→ **Requirements**:
Format the lines of all the entries below as a numbered list. Drop the blank lines and leave the pictures out.

** Begin Supplied records **

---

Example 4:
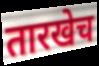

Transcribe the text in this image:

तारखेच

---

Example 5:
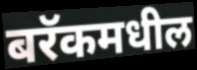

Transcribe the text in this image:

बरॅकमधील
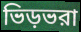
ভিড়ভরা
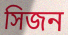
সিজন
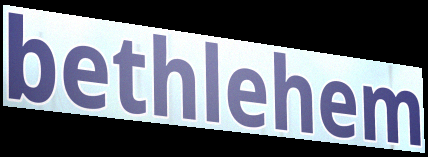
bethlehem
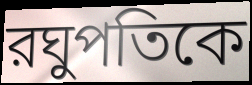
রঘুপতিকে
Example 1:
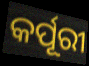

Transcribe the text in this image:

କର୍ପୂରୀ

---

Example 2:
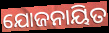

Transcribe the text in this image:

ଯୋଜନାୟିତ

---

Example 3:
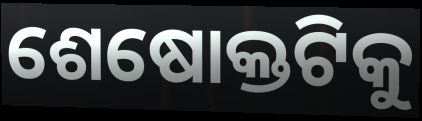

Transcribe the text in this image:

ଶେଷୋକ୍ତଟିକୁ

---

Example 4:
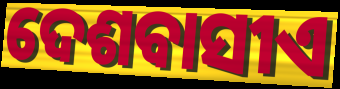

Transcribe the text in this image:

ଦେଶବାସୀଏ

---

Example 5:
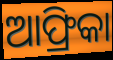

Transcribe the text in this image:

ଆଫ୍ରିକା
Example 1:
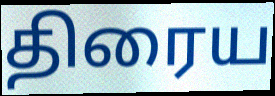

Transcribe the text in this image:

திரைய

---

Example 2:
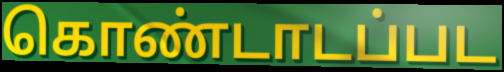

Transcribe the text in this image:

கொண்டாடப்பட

** End Supplied records **

→ **Result of the task**:
1. ---
2. Example 4:
3. Transcribe the text in this image:
4. तारखेच
5. ---
6. Example 5:
7. Transcribe the text in this image:
8. बरॅकमधील
9. ভিড়ভরা
10. সিজন
11. bethlehem
12. রঘুপতিকে
13. Example 1:
14. Transcribe the text in this image:
15. କର୍ପୂରୀ
16. ---
17. Example 2:
18. Transcribe the text in this image:
19. ଯୋଜନାୟିତ
20. ---
21. Example 3:
22. Transcribe the text in this image:
23. ଶେଷୋକ୍ତଟିକୁ
24. ---
25. Example 4:
26. Transcribe the text in this image:
27. ଦେଶବାସୀଏ
28. ---
29. Example 5:
30. Transcribe the text in this image:
31. ଆଫ୍ରିକା
32. Example 1:
33. Transcribe the text in this image:
34. திரைய
35. ---
36. Example 2:
37. Transcribe the text in this image:
38. கொண்டாடப்பட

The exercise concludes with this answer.